Intervention de Pierre Dharréville

Réunion du jeudi 10 octobre 2019 à 16h00
Commission des affaires sociales

Photo issue du site de l'Assemblée nationale ou de WikipediaPierre Dharréville :

Le PLFSS 2019 a été le noeud d'une question sociale toujours plus prégnante. Vous avez d'ailleurs été obligés d'y retoucher sans le renier vraiment. Son petit frère, pour 2020, est un budget de sous-financement, d'affaiblissement et d'appauvrissement de la sécurité sociale.

L'État a décidé de prendre à la sécurité sociale une partie de ses recettes et de ses excédents potentiels, tout en lui laissant ses déficits. Résultat, il manque 5,8 milliards dans les caisses en 2019, l'équivalent du déficit du régime général. En 2020, le déficit atteindra 5,1 milliards d'euros. La sécurité sociale est confrontée à une crise de financement, organisée pour justifier la compression des dépenses sociales et préparer les esprits au déclassement généralisé de la réforme des retraites.

Hormis le coup de rabot sur la déduction forfaitaire spécifique, vous ne proposez jamais d'actionner le levier des recettes dans ce projet de loi. Il n'y a donc jamais eu autant de trous dans la raquette, avec diverses mesures d'exonération de cotisations sociales qui ont atteint des sommes astronomiques. On se perd dans les chiffres : 66 milliards d'euros selon le Gouvernement, 90 milliards selon la Cour des comptes. Ces mesures ne sont pas compensées. Je ne m'attendais pas à ce que les communistes soient au coeur du débat, mais je m'en félicite : la « loi Veil », effectivement, n'a pas empêché les non-compensations des allégements de cotisations patronales. C'est un débat sur lequel nous pourrons revenir.

Vous nous avez appelés à ne pas porter un regard strictement comptable sur ce PLFSS. Sans faire offense à Léonard de Vinci, ce budget, c'est un peu la Joconde : si l'on vous écoute en parler, il est magnifique, mais quand on se retrouve devant, on est quand même un peu déçu parce qu'il est tout petit !

Bien sûr, il y a quelques touches chatoyantes, dont l'indemnisation du congé de proche aidant. Je me réjouis que ma proposition de loi ait atteint son but. J'y vois une bonne nouvelle, même si ce ne peut être qu'un premier pas.

La faiblesse de la prise en charge de la perte d'autonomie nous inquiète, les 500 millions d'euros prévus ne sont pas à la hauteur du défi. Pour rappel, le rapport Libault sur la dépendance estime les besoins de financement à hauteur de 6 milliards d'euros par an. Ce sont selon moi des dépenses qui devraient être incluses dans le périmètre de la sécurité sociale.

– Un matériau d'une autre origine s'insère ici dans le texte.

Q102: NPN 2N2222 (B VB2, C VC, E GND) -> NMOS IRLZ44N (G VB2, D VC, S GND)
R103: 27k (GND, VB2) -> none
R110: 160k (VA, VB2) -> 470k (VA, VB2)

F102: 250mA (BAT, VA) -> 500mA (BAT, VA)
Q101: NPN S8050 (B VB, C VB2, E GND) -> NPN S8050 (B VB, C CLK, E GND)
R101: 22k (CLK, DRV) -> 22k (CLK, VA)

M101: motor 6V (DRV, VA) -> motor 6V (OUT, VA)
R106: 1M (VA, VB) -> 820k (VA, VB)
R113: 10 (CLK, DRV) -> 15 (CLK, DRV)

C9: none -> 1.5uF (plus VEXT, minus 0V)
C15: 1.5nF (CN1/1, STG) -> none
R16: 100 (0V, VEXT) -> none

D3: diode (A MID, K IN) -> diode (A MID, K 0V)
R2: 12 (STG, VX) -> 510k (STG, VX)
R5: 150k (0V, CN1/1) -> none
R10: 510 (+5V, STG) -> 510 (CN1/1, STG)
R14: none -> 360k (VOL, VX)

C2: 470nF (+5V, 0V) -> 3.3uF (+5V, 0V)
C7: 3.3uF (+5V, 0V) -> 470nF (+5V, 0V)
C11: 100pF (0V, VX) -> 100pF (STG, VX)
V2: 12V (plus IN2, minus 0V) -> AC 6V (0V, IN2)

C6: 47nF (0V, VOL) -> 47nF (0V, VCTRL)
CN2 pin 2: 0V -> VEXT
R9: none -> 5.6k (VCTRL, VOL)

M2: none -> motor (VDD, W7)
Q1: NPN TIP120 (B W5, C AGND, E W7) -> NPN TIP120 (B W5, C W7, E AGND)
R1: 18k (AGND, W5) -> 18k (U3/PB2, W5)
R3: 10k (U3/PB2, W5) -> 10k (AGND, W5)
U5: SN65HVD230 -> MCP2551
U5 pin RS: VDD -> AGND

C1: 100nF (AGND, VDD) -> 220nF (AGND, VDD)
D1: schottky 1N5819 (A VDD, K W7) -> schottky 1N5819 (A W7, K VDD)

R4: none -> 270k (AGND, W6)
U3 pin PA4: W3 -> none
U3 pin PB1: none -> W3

Vous menez avec constance votre politique de baisse du coût du travail au profit des entreprises. Elle a un prix, mais peu de résultats : 22 milliards de crédit d'impôt pour la compétitivité et l'emploi (CICE) pour 100 000 emplois créés ou sauvegardés, selon les études, 26 milliards d'allégements généraux, distribués sans contrepartie. Ces choix budgétaires, lourds de conséquences, privent la sécurité sociale de son autonomie – une autonomie pourtant nécessaire à la promotion de la solidarité et à la redistribution des richesses.

Vous évoquez un budget en faveur du pouvoir d'achat mais on cherchera en vain les progrès en la matière. Pour le domaine de la santé, c'est le régime sec : 4,2 milliards d'euros d'économies exigées par rapport à l'évolution naturelle des dépenses d'assurance maladie, une somme qui vient s'ajouter aux 8 milliards d'économies exigées et, hélas, obtenues en 2018 et en 2019.

La situation dans les hôpitaux de notre pays est intenable, et insoutenable. C'est un drame quotidien. J'ai rencontré il y a quelques jours les personnels de l'hôpital de ma circonscription : franchement, on ne peut pas en rester là. Il faut des mesures d'urgence, nous en proposerons dans les jours qui viennent. Il est impossible de s'en tenir au budget que vous proposez !

La ministre de la santé a dit qu'avec ce budget, vous préserviez l'hôpital. Je pense au contraire que nous abîmons encore un peu plus le service public hospitalier. Après avoir annoncé une enveloppe de 750 millions d'euros pour les urgences, étalée et prise sur des crédits existants, vous demandez maintenant aux hôpitaux un effort supplémentaire de 1 milliard d'euros. Il faut sortir de cette logique de compression de l'ONDAM : elle répond à une logique de comptabilité publique qui ne tient pas compte des besoins de santé de nos concitoyens et des conditions de travail des personnels hospitaliers.